Exercise details ->
Omit the images. Reproduce each line of the records exactly as it appears.

Exercise input ->
= = = =

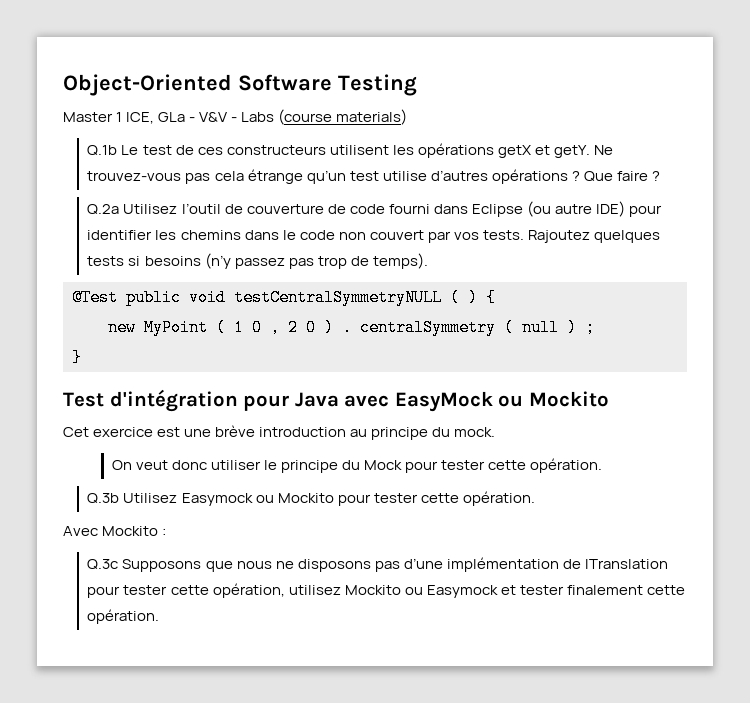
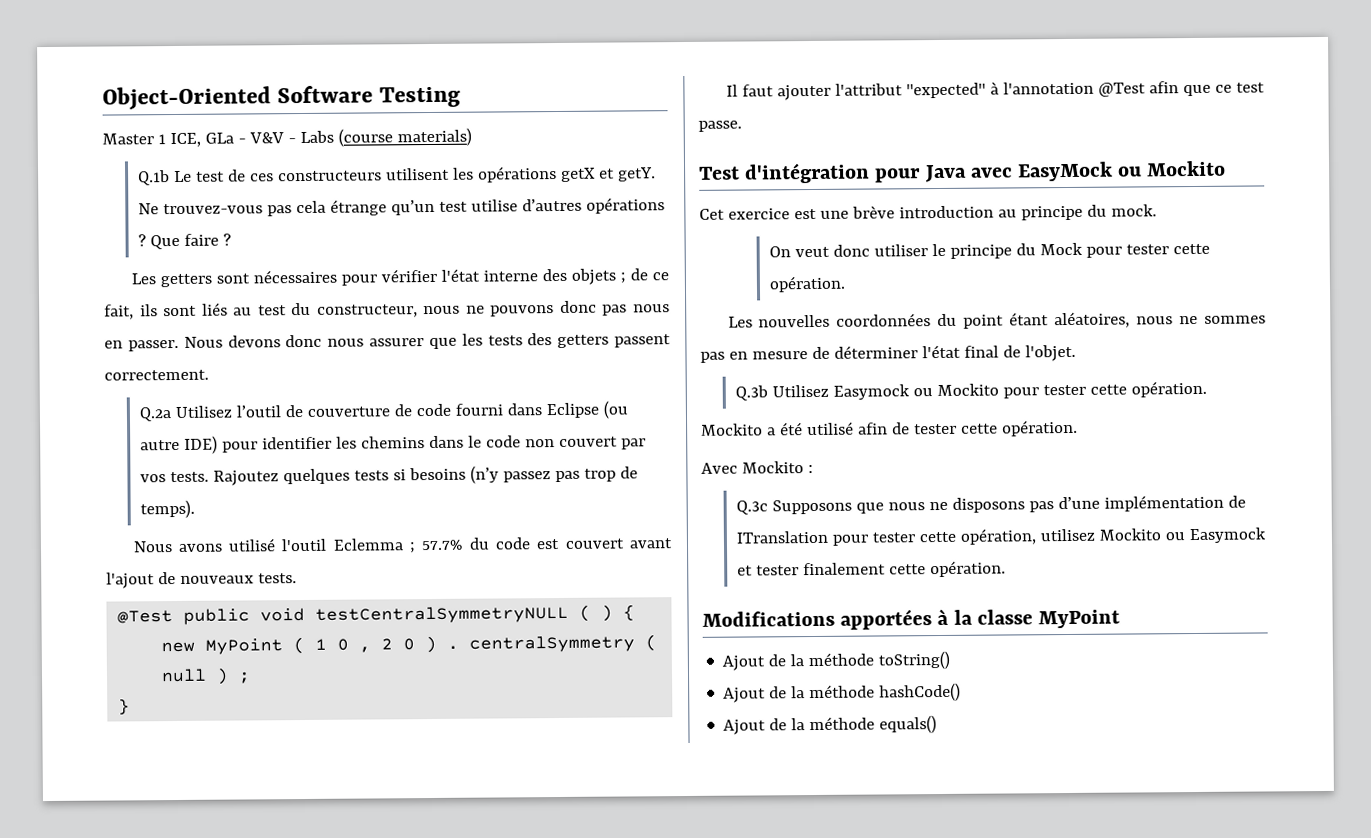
(661, 176) none -> [130,268,669,288] [104,300,671,320] [104,333,671,352] [104,369,209,381] // Les getters sont nécessaires pour vérifier l'état interne des objets ; de ce fait, ils sont liés au test du constructeur, nous ne pouvons donc pas nous en passer. Nous devons donc nous assurer que les tests des getters passent correctement.
(428, 261) none -> [132,537,674,554] [106,572,297,589] // Nous avons utilisé l'outil Eclemma ; 57.7% du code est couvert avant l'ajout de nouveaux tests.
(82, 357) none -> [725,81,1265,101] [698,120,742,132] // Il faut ajouter l'attribut "expected" à l'annotation @Test afin que ce test passe.
(603, 465) none -> [727,311,1266,329] [700,344,1076,363] // Les nouvelles coordonnées du point étant aléatoires, nous ne sommes pas en mesure de déterminer l'état final de l'objet.
(535, 498) none -> [701,419,1078,437] // Mockito a été utilisé afin de tester cette opération.
(160, 616) none -> [702,608,1121,630] [722,650,951,671] [723,682,962,703] [723,715,938,735] // Modifications apportées à la classe MyPoint // Ajout de la méthode toString() // Ajout de la méthode hashCode() // Ajout de la méthode equals()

= = = =

Result ->
(661, 176) none -> [130,268,669,288] [104,300,671,320] [104,333,671,352] [104,369,209,381] // Les getters sont nécessaires pour vérifier l'état interne des objets ; de ce fait, ils sont liés au test du constructeur, nous ne pouvons donc pas nous en passer. Nous devons donc nous assurer que les tests des getters passent correctement.
(428, 261) none -> [132,537,674,554] [106,572,297,589] // Nous avons utilisé l'outil Eclemma ; 57.7% du code est couvert avant l'ajout de nouveaux tests.
(82, 357) none -> [725,81,1265,101] [698,120,742,132] // Il faut ajouter l'attribut "expected" à l'annotation @Test afin que ce test passe.
(603, 465) none -> [727,311,1266,329] [700,344,1076,363] // Les nouvelles coordonnées du point étant aléatoires, nous ne sommes pas en mesure de déterminer l'état final de l'objet.
(535, 498) none -> [701,419,1078,437] // Mockito a été utilisé afin de tester cette opération.
(160, 616) none -> [702,608,1121,630] [722,650,951,671] [723,682,962,703] [723,715,938,735] // Modifications apportées à la classe MyPoint // Ajout de la méthode toString() // Ajout de la méthode hashCode() // Ajout de la méthode equals()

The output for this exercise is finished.